* Study text

Yamaha QY20 Portable Workstation
Something to play with in your pocket
Small, perfectly formed and positively bristling with useful features, this new baby from Yamaha will occupy a lot more of your time than it will your workspace...
Success through innovation is not something anyone can predict these days - particularly when it involves a product like the QY10. A video cassette-size keyboard with rubber keys doesn't exactly sound like an inspiring new piece of kit. But inspiring it was to a great many people and it went on to become one of Yamaha's most popular products for 1991.
But time moves on and so do musical instrument designs, so it will come as no surprise to learn that the QY10 has been overhauled, revamped and re-jigged into the shape of the QY20. It's a teeny bit bigger than the QY10 but still qualifies as being video cassette size. In its Tardis-like interior it houses an eight-track sequencer, 100 preset patterns each with six variations, 100 AWM sounds and eight drum kits. It can store up to 20 Songs with a total capacity of 28,000 notes. It's 32-voice polyphonic (some sounds use more than one voice) and can play a maximum of 28 notes at once.
Externally, it has a nice big 128 x 64 dot LCD with adjustable contrast, MIDI In and Out sockets, a stereo mini jack Out and a headphone Out. The controls are still squidgy rubber thingies but it sports a 25-note, er... button, polyphonic keyboard compared with the QY10's one-octave monophonic affair. You can run the QY20 off batteries for composition on the move or plug in an optional mains adaptor - if you're paying for a hotel room you may as well use their electricity.
It has three operational modes. In Voice Mode you can access the sounds and drum kits which may be played from the QY20's keyboard or from a connected MIDI keyboard. The sounds are also assigned to the sequencer tracks in this mode. In Pattern Mode you can play and record patterns up to eight bars long using drums, bass and two chord tracks and in Song Mode these may be linked together and added to a further four tracks of your own to produce a complete song. If you want to hear what all this can add up to (with a little programming skill), try accessing the Demo song from the Voice Mode menu - it's excellent!
Overall operation is surprisingly easy - especially when compared to the QY10 - although cramming so much into such a small space does involve you in a fair amount of button pushing and you'll have to read the manual carefully. However, if the QY10 was created just to see if it could be done, the QY20 has certainly been through the R&D department and the design boys have implemented a good interface considering the space available.

* Data supplied
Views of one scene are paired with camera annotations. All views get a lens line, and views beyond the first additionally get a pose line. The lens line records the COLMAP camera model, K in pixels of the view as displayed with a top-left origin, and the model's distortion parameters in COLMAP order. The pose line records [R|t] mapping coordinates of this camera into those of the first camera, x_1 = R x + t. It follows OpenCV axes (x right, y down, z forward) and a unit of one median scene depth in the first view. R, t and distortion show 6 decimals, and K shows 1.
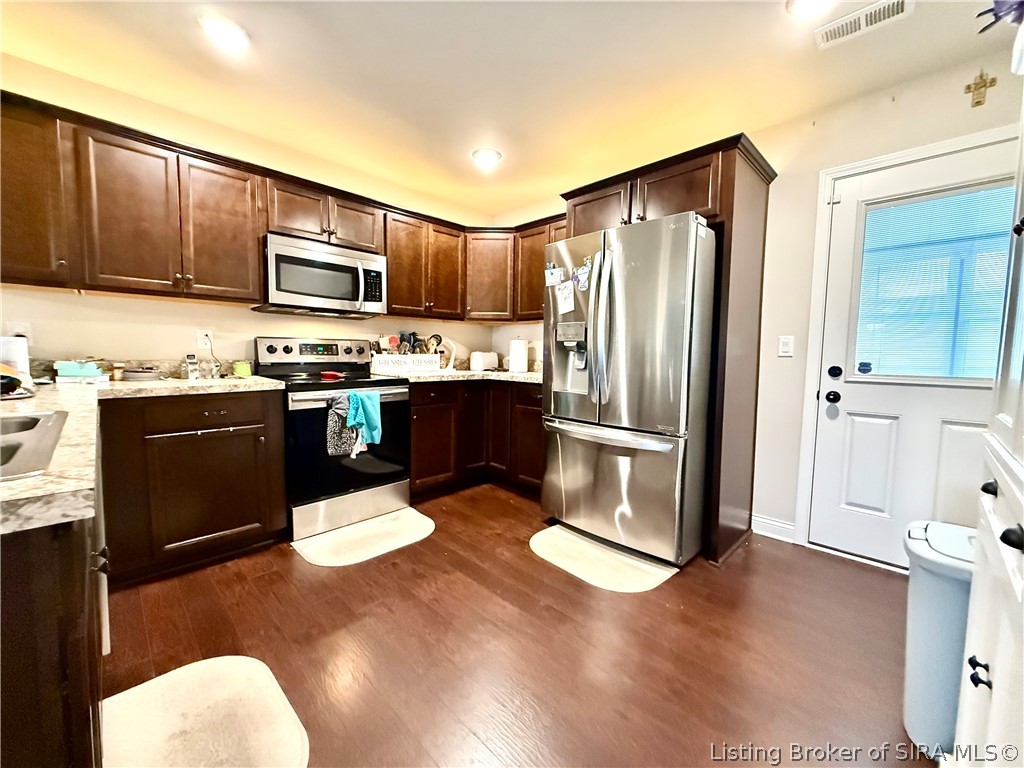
* * *
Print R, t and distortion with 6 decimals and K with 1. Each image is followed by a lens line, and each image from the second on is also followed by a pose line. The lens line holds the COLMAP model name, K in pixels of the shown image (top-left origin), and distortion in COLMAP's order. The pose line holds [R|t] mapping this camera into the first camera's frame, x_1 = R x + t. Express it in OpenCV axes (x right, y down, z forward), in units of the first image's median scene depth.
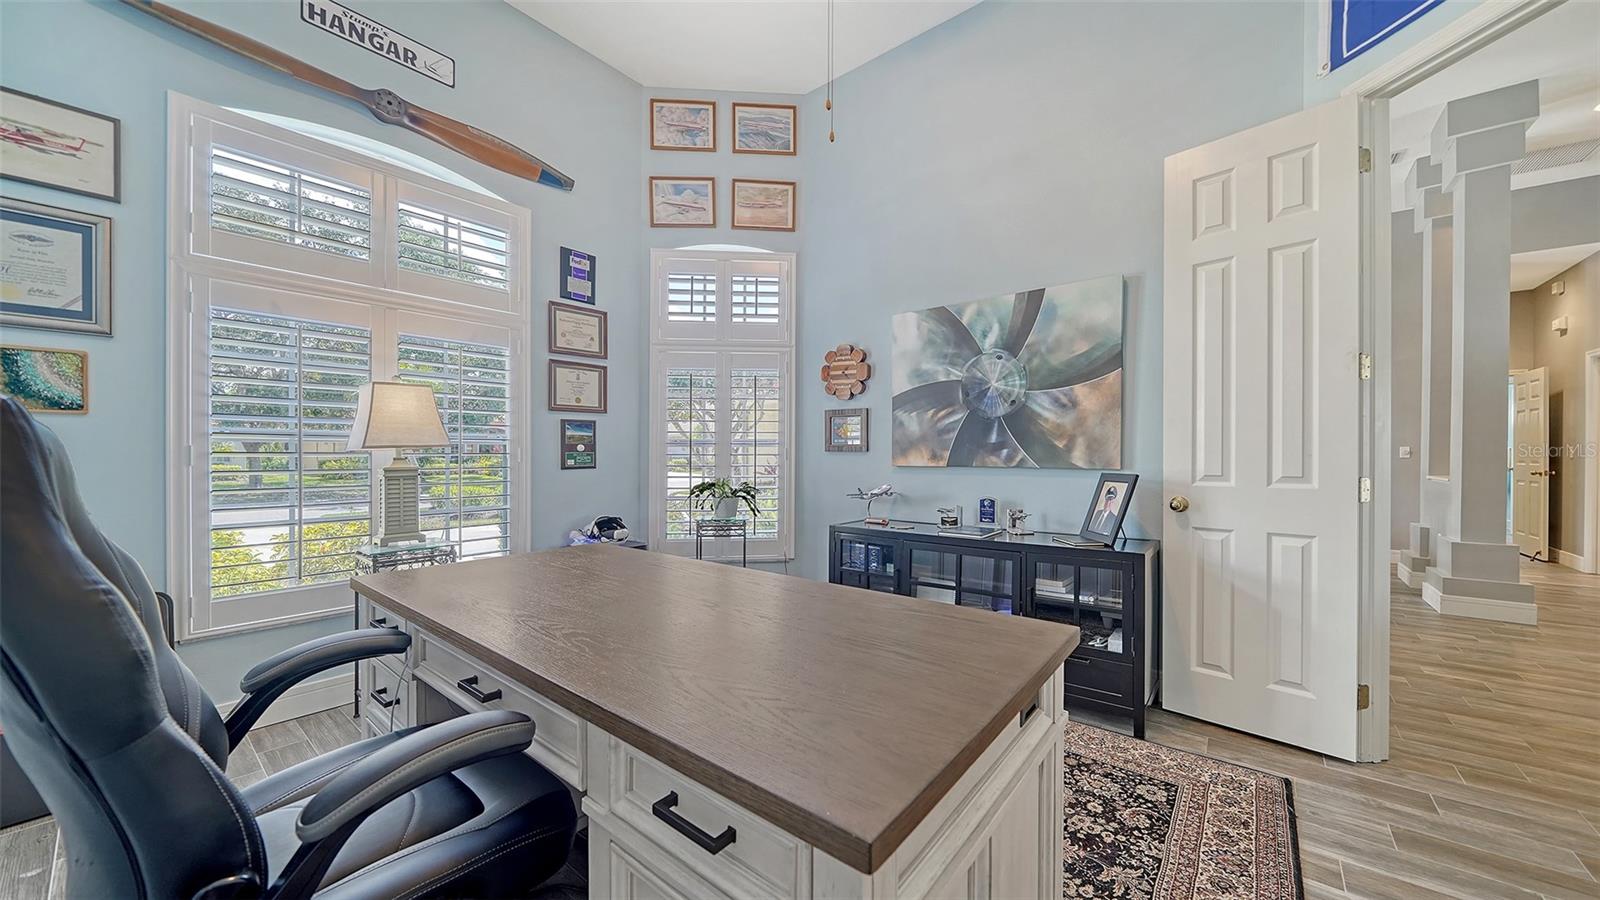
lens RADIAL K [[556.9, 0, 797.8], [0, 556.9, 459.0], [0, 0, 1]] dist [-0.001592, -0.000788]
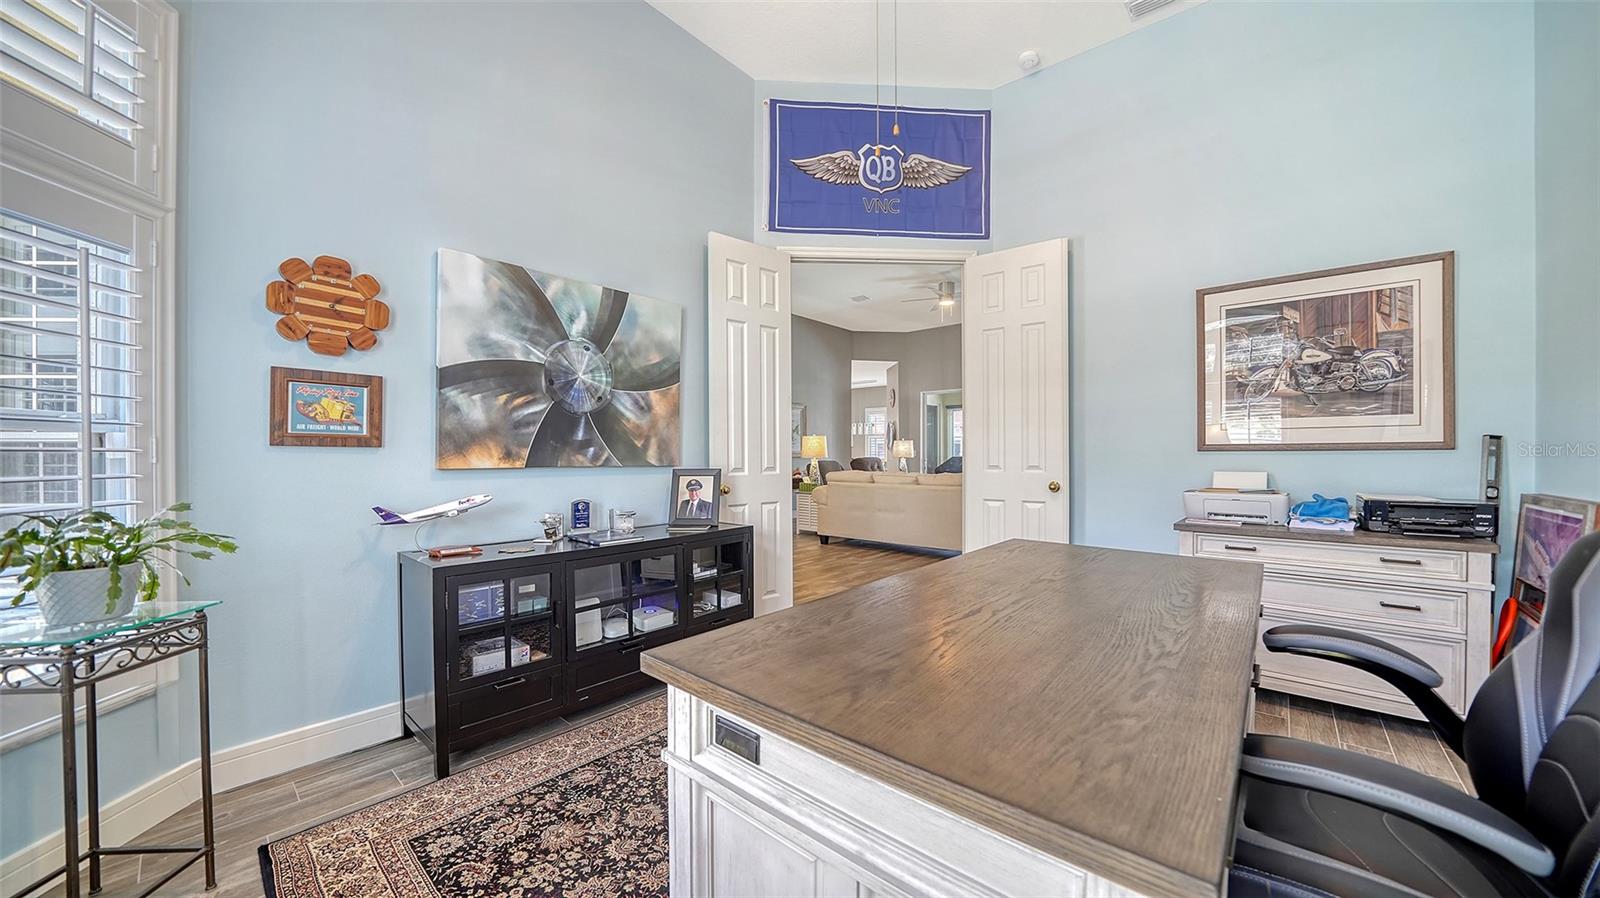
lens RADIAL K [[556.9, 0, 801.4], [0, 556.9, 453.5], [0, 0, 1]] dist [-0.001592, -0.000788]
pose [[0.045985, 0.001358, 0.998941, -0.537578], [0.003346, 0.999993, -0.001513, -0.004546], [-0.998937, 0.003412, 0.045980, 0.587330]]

* Work item
Pick up the Yamaha QY20 review after its last sentence and continue it. The data has no role here.

* Written reply
The Voice Mode screen shows a graphic eight-track mixer. The first four tracks are used for your own music lines and these are followed by two chord tracks, a bass track and a drum track. You can assign sounds to the first seven tracks and choose one of the eight drum kits to play on the eighth. You can mute tracks and adjust the pan settings and the volumes. It's very graphic and quite easy.
The 100 AWM sounds are surprisingly good although the loop points are discernible in some. They are broadly similar in feel to the TG100 and divided into the same 16 categories used by GM. They also follow the GM layout fairly closely - although with only 100 sounds it's a few tones short of a full GM module. Some program change numbers from 101 to 128 select sounds from the 100 while others switch the track off altogether.
The drum sounds are quite excellent with 54 drums per kit (MIDI note numbers 29 to 82) and mapped to GM so you can play a GM drum track through the QY20. It's a shame Yamaha didn't go the whole hog and include another 28 sounds and full GM compatibility and have done with it. Would the company prefer GM'ers to buy the TG100? At the moment it's considerably cheaper! And a unit with the extra facilities of the QY20 would have been very tempting to many more potential buyers, I'm sure.
The QY20 has 100 built-in patterns each with six variations: Intro, Normal, Variation, Fill 1, Fill 2 and Ending. Yamaha are past masters of the accompaniment pattern and there is some really tasty stuff here including one or two which have been borrowed from popular songs.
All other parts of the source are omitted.